A cesárea só deveria acontecer mesmo em último caso, depois que a mulher já estivesse em trabalho de parto e quando for inevitável que seja de forma digna, com apoio e com respeito.
Vamos continuar incentivando o parto natural sem intervenções pois é este o melhor caminho para nos sentirmos mais fortes e poderosas.
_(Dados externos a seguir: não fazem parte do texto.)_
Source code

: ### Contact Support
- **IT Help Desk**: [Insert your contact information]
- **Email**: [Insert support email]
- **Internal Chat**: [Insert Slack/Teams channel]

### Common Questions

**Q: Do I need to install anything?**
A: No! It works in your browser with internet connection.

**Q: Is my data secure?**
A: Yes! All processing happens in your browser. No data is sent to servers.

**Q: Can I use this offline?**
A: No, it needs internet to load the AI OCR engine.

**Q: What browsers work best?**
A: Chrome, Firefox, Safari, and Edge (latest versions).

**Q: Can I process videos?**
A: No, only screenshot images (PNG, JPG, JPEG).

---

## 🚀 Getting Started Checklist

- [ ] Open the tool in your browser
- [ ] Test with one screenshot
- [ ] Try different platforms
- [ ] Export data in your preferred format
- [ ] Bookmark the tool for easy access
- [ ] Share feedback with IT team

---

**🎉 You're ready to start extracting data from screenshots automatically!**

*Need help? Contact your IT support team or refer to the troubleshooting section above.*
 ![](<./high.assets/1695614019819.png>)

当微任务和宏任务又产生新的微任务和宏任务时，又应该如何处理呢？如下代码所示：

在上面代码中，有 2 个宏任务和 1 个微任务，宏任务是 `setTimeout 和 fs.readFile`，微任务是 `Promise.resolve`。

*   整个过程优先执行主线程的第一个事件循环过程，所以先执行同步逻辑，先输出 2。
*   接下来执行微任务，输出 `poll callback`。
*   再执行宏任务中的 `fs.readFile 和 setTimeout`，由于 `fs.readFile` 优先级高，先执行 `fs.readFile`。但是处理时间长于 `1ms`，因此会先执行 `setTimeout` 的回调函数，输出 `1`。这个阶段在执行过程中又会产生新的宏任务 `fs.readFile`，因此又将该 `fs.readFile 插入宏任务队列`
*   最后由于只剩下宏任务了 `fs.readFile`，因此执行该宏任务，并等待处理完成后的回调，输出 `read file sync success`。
Um parto natural com respeito ao nossos sentimentos e escolhas é realmente humanizado.
Lídia
Lindo esse post. Lindo!
Cada vez me apaixono mais e mais por esse blog.
Impressionante.
Meu parto foi humanizado e foi lindo. Intervenção zero. Só eu e minha filha.
Lindo.
Lindas, nós duas nascendo: eu nascendo pela segunda vez.
Nosso parto foi lindo.
Obrigada pelo post.
Beijos,
Luana
Oi Kalu...Depois de ler seu post, posso dizer que tive uma cesária desumana!!! Meu filho mais velho nasceu de parto normal....um momento magico...pode-lo amamenta-lo nos primeiros segundos de vida...olhar pra ele e toca-lo todinho.... inesquecivel. Já na minha segunda gestação...tive contraçoes por tres dias seguidos, perdi meu tampão e comecei a perder liquido, então fui ao hospital e nada de dilataçao, fizeram um map do coraçaozinho dele e ele estava em sofrimento fetal.... entao fui preparada as pressas para uma cesária e nem sequer consegui absorver a idéia... entao apos a anestesia, já em posiçao de cristo na cruz, comecei a chorar, pedi por favor ao meu marido pra me tirar dali...sem sentir nada, sem saber de nada...nao tinha dor pra medir o termometro do nascimento...nao sentia nada da cintura pra baixo e uma sensaçao de impotencia muito forte começou a tomar conta de mim, chorei tanto tanto, com certeza foi o momento mais triste que já vivi, nao consegui me sentir completa e realizada...e quando ele finalmente foi tirado de dentro de mim, eu nem sequer pude segura-lo.... nao consegui nem beija-lo, o que apenas agravou meu estado de choradeira....então~, o que posso dizer é que nao existe cesária humanizada.... Mas as vezes não temos escolhas... hj ele é lindo e muito amado, mas não gosto de lembrar do dia que ele nasceu...Foi muito traumatico pra mim e imagina pra ele que tava no quentinho ser tirado assim do casulinho dele!!! Mas passa...Lindo post
Meu amor, parece que vc fez Pathwork por uns 10 anos para elaborar tal texto. Mas náo, vc veio pronta e Eu, sortudo, te achei. Te amo.